PROMPT: Below are lines of data; restate word for word those running from the line containing "#6e726b; stroke-width: 1" to the line containing "middle; stroke-width: 4;", inclusive, and no others.

RECORDS TO USE:
━━━━━━

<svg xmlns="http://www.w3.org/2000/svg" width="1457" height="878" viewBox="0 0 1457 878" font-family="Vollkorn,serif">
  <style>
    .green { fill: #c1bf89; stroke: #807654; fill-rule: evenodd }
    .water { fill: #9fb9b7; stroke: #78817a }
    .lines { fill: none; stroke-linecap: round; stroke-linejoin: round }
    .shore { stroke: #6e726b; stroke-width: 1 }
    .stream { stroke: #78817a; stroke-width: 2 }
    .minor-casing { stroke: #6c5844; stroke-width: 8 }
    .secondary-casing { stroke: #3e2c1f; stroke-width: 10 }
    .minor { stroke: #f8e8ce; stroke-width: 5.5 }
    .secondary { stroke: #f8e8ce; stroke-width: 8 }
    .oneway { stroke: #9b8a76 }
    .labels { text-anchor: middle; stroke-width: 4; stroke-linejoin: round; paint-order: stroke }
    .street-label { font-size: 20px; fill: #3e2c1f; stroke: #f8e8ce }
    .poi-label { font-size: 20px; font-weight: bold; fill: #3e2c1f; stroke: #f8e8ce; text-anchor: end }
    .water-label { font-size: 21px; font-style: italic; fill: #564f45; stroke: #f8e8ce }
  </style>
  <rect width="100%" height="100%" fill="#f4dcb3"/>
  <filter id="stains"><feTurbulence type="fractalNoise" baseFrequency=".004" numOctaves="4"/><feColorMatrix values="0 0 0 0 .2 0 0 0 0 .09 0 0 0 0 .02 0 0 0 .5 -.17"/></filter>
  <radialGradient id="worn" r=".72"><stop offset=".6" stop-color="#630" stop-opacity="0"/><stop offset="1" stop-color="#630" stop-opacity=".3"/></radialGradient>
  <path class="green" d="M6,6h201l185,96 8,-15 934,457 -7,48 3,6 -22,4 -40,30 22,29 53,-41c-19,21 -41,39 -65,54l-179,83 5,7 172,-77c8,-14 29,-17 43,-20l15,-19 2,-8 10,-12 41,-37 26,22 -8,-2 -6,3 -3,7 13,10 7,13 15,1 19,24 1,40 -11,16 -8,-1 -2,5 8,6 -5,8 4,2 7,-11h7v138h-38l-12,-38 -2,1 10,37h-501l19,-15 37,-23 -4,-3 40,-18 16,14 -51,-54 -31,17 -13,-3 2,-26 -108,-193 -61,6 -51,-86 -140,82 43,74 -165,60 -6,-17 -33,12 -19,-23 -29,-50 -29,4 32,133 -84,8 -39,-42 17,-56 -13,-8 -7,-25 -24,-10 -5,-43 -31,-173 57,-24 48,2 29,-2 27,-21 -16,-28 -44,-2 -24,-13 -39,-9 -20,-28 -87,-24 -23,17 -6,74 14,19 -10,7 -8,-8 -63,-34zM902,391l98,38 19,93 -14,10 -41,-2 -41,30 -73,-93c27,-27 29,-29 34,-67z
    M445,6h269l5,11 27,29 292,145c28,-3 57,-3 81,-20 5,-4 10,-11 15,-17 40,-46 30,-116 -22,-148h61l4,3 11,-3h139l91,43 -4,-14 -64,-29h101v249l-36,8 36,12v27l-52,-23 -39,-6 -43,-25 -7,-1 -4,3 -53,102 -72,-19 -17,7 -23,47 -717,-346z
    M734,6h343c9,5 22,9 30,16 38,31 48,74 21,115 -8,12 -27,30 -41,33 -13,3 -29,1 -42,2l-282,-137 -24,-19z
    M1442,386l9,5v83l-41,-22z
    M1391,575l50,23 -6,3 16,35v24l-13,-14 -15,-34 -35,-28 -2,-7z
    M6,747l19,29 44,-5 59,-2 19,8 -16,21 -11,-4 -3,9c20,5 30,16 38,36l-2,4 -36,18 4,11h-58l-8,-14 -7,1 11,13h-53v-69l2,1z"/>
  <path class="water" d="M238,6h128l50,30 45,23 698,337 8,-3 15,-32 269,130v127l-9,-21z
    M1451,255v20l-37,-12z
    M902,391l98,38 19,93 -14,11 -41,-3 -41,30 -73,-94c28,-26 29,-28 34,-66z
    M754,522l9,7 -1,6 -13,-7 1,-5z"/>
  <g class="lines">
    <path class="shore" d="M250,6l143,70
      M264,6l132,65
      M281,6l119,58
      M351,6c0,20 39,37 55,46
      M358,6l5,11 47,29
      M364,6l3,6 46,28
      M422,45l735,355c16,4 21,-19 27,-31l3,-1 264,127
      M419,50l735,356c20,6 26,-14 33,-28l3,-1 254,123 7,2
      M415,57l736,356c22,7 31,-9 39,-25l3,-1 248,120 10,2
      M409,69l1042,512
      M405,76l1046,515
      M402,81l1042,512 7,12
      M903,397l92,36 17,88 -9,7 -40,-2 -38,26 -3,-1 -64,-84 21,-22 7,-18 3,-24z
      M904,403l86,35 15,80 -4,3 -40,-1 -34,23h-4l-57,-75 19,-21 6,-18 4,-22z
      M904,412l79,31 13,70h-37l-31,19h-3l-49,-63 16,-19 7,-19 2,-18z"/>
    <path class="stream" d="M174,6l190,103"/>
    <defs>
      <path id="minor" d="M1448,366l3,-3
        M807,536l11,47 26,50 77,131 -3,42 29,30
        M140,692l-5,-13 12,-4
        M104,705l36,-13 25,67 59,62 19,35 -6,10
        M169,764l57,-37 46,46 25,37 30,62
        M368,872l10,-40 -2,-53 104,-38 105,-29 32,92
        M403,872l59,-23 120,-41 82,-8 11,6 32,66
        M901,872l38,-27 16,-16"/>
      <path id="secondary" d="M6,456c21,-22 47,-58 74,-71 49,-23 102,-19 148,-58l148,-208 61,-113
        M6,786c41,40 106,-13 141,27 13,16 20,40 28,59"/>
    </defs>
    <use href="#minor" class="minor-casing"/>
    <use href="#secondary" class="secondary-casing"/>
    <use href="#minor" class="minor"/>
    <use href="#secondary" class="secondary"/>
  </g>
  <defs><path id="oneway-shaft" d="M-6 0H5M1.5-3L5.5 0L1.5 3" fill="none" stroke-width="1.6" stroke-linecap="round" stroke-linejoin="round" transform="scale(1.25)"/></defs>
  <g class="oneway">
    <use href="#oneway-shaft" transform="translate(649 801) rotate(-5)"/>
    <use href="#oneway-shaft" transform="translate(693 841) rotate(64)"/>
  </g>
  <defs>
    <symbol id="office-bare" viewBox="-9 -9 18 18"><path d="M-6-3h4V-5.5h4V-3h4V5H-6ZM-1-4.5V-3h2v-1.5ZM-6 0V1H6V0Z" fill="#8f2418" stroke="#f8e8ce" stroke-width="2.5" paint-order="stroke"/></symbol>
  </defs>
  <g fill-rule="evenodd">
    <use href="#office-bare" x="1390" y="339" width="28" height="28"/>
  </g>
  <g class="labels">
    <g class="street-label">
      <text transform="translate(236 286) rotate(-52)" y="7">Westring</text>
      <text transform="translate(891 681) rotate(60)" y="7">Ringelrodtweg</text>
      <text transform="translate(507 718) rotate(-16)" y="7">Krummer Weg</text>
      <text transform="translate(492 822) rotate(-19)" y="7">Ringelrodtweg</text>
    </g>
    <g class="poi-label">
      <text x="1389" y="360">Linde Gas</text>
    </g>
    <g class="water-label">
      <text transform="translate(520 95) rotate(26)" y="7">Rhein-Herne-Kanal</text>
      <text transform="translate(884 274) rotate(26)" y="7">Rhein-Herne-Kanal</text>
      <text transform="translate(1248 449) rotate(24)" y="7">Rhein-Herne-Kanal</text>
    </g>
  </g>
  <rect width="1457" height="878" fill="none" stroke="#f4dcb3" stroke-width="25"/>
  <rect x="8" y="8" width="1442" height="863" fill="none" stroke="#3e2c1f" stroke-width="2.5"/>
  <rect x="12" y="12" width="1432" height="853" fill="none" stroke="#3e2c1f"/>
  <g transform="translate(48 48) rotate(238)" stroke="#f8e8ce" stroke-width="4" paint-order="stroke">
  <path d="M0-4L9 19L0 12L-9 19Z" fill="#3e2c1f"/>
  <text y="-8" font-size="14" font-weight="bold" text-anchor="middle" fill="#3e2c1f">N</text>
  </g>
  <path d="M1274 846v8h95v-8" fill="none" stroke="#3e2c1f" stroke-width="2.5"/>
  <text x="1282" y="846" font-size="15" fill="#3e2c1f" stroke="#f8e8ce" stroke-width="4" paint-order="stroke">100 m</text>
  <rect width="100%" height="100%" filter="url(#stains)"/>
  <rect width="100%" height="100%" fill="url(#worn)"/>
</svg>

━━━━━━

EXERCISE OUTPUT:
    .shore { stroke: #6e726b; stroke-width: 1 }
    .stream { stroke: #78817a; stroke-width: 2 }
    .minor-casing { stroke: #6c5844; stroke-width: 8 }
    .secondary-casing { stroke: #3e2c1f; stroke-width: 10 }
    .minor { stroke: #f8e8ce; stroke-width: 5.5 }
    .secondary { stroke: #f8e8ce; stroke-width: 8 }
    .oneway { stroke: #9b8a76 }
    .labels { text-anchor: middle; stroke-width: 4; stroke-linejoin: round; paint-order: stroke }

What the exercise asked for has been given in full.